15 - 20 metre kadar bir alana sahip olan dükkânda iki emektar makinenin üzeri, çevresi, kim bilir hangi çantaya ait irili ufaklı parçalarla doluydu. Her köşede çeşitli boylarda çanta ve valiz, yalnız onun bildiği bir düzenle istiflenmişti. Kapıya gelen bir müşteri çantasını sorduğunda yığınlar arsından onu nasıl bulduğunu şaşkınlıkla izlerdiniz. Hazır değilse kimine “akşama alabilirsiniz” der, kimine birkaç gün verir. Bir çantayı kabul ettiyse, hala yapılacak bir şey var demekti. Dükkânın bir iç merdivenle çıkılan tavan arasında kim bilir hangi malzemeler, çantalar sırasını beklemekteydi.
Sıklıkla karşılaştığı bir durum, bırakılan çantanın alınmamasıydı. Onlara süre veriyordu.
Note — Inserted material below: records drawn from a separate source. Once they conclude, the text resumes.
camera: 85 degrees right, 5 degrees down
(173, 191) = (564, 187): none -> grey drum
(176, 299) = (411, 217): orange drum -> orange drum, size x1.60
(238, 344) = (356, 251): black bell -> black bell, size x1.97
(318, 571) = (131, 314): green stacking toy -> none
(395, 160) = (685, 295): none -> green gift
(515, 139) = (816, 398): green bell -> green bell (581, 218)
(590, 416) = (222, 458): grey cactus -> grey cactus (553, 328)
Bazı insanlar çantasını buraya bıraktığı halde tamirden vazgeçiyor, dışarıdaki sese kulak vererek yenisini almayı tercih ediyordu. Eski çantayı ise burada unutuyordu. Bu da bir yerlerde çöp dağlarının oluştuğu anlamına geliyordu. Eşyaya sadakat, Çantacı Erol’un işiydi. Mümkün olduğunca kullanılacak, gerektiğinde tamir edilecek. Mesleği, tam bir çevre koruma faaliyetiydi.
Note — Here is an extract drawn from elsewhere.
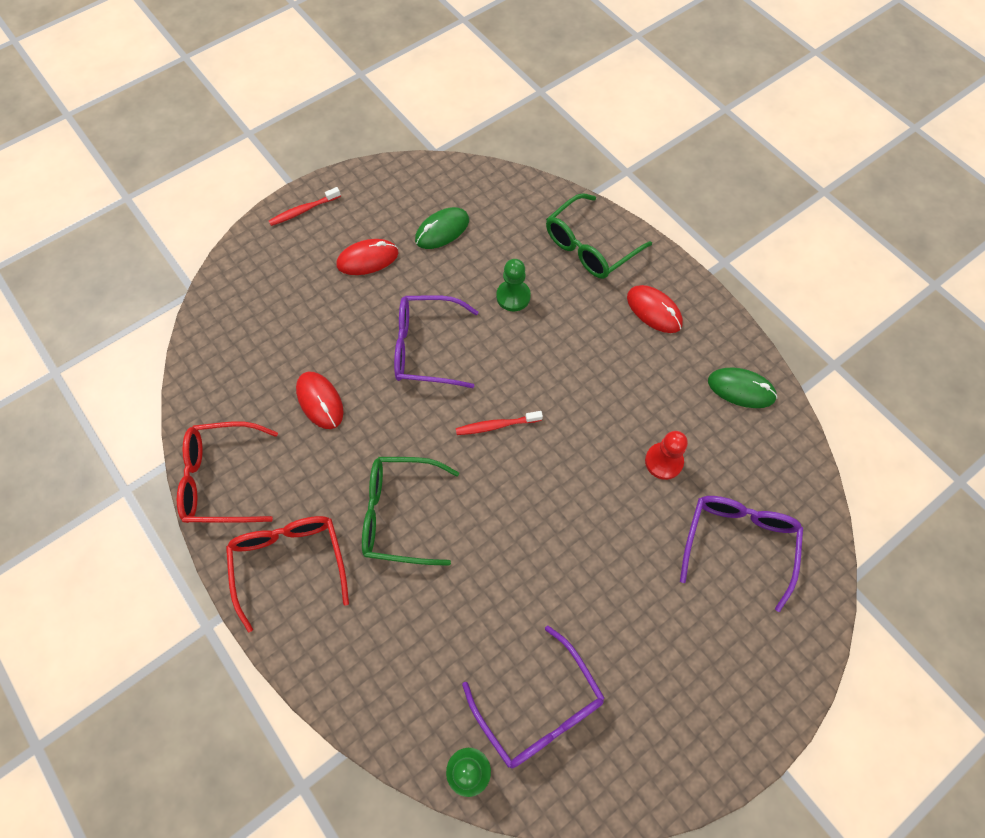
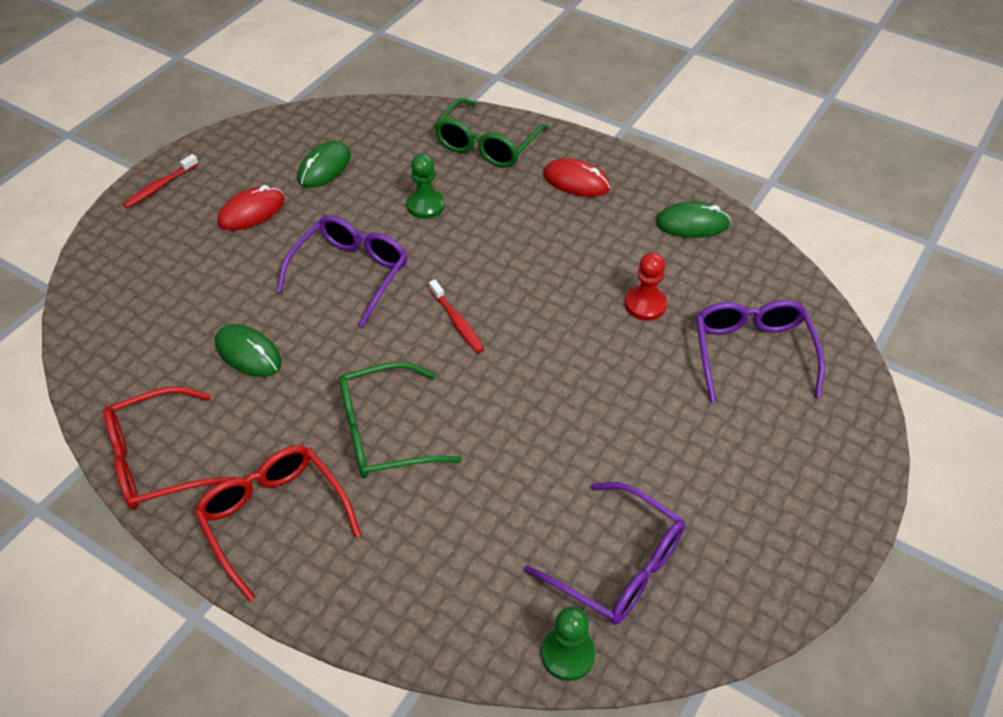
camera: 20 degrees left, 15 degrees down
(320, 401) = (248, 353): red mouse -> green mouse
(426, 348) = (350, 273): purple glasses -> purple glasses turned 135 degrees clockwise
(496, 425) = (457, 321): red toothbrush -> red toothbrush turned 90 degrees counterclockwise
Ne yazık ki bu, sonsuz ihtiyaçları karşılamak için sürekli tüketime dayanan günümüz hayat tarzına uymayan bir şeydi. Valiz yığınlarının arasında köhne sandalyesine oturmuş makinede sökükleri dikerken, bir yandan tabureye ilişen ve sürekli değişen misafirlere laf yetiştirmeye çalışırdı. Çantalardaki yırtılma ve kopmaları tamir ederek faydalı bir iş yaptığı gibi, insan ilişkilerindeki bozulma ve kopmaları da giderme gayretindeydi. Adeta gönülleri de tamir etmeye çalışıyordu. Onun gidişiyle bir beldenin sosyal hayatında etkili olan önemli bir şahsiyeti kaybettiğini düşünüyorum. Bundan böyle yıpranmış çantalar ve ilişkiler tamir etme zahmetine girmeden daha kolay bir kenara atılacaktır.
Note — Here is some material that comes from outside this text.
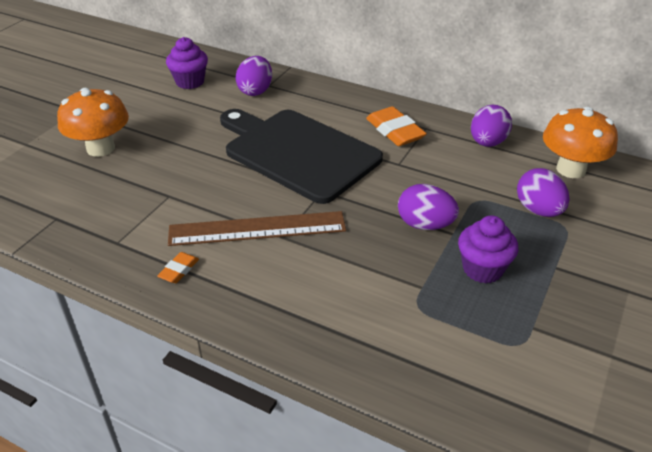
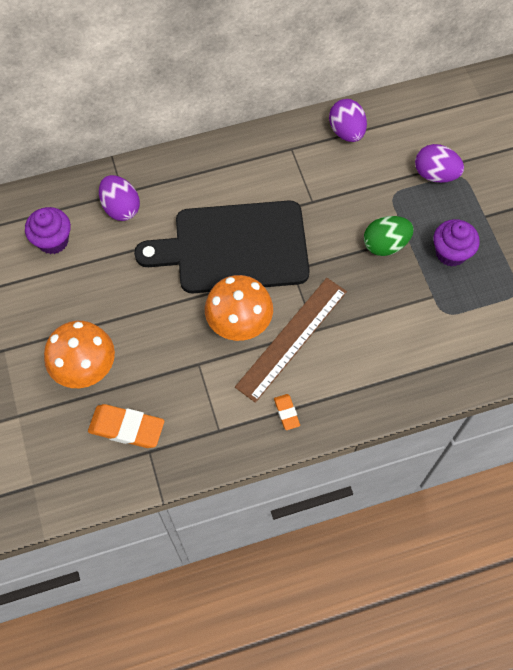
camera: 45 degrees left, 25 degrees up
(395, 131) = (275, 169): orange eraser -> orange eraser (126, 428)
(425, 225) = (385, 245): purple egg -> green egg
(571, 169) = (420, 117): orange mushroom -> orange mushroom (239, 323)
Nazillide görüşmüştük. Sümerbanklılar derneği başkanıydım. Rahmetli arkadaşımızı iyi anlatmışsın. Okurken benzer olayları birebir yaşadığım gözlerimin önüne geldi. Değerli bir çoculuk arkadaşımızı kaybettik mekanı cennet olsun. Cenazesine katıldım ne kadar çok seveni varmış. Mekanı Cennet olur inşAllah.